Tuesday, September 08, 2009

Scratching Post



This is an old tale.

August 2009. My fingers refused to skim over the keyboard and my mind had gone blank. I was afflicted by the writer's block and had been ailing for a few months now. An occasional spark reminded me once in a while that all was not dead. Beneath the ashes were some embers trying to rekindle.

Two months without a whiff of a jungle breeze was getting to us. Skanda's school ensured that we were kept busy and both of us had felt the tug almost at the same time. Onam holidays were just around the corner and it was time to load up the travel gear and roll.

Skanda was adamant this time, that we stay a couple of days longer because we had had a long break from our favourite patch of wilderness, Bandipur. The unusually strong monsoon hadn't abated and we were prepared for a damp experience.




The light drizzle made things worse early in the morning. We were chilled to the bone and were bumping around half asleep. The weather ensured that the denizens of the jungle too weren't too keen to step out and shake the lethargy. That was till we rounded a corner on the Sollikatte road.

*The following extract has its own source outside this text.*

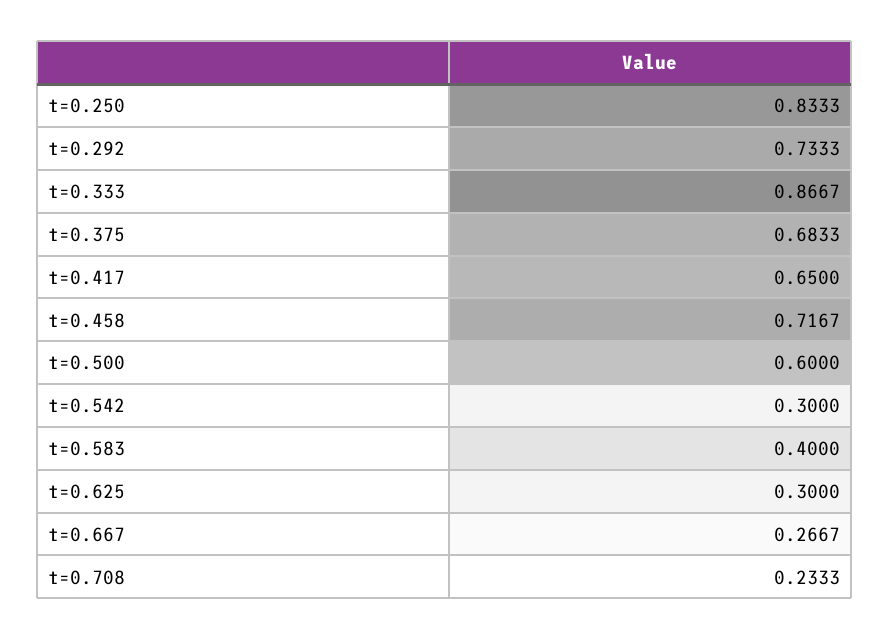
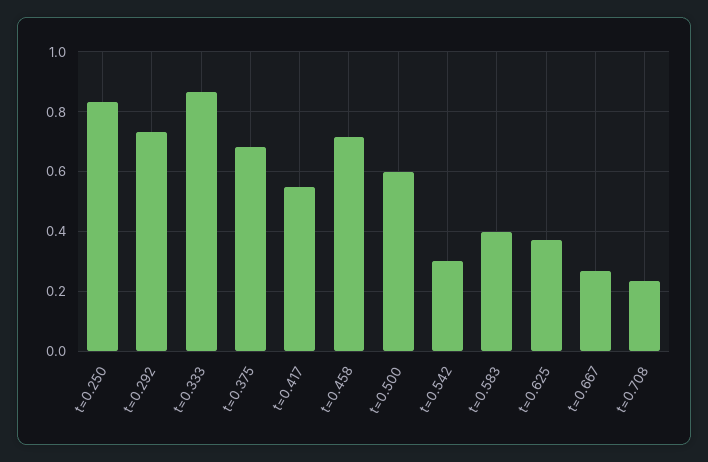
t=0.417: 0.65 -> 0.55
t=0.625: 0.3 -> 0.375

Standing undecided between the two roads was this elephant. The drizzle had wet the beast that it was looking dark and dangerous. The caked mud on it's forehead and back suggested an irritated pachyderm trying to get rid of pesky flies and mosquitoes. It looked towards us, lifted a leg, as if to walk down the track we were parked on. Then, better sense prevalied it turned and moved off rapidly in the opposite direction.




It seemed to have a single point agenda for the morning. If you were wet, itchy and cold; what better than a languorous session of scratching. We realized the beast's intention. It was on it's way to a favourite spot in the jungle.

The Scratching Post.

Once it reached it's destination, a tall tree stump devoid of any branches and foliage it got about it's business earnestly.



First the shoulder.



Then the belly.



The itchy butt after that...



.... and finally the tail.



"Oh! What a feeling?", she rumbled and ambled of into the dense lantana.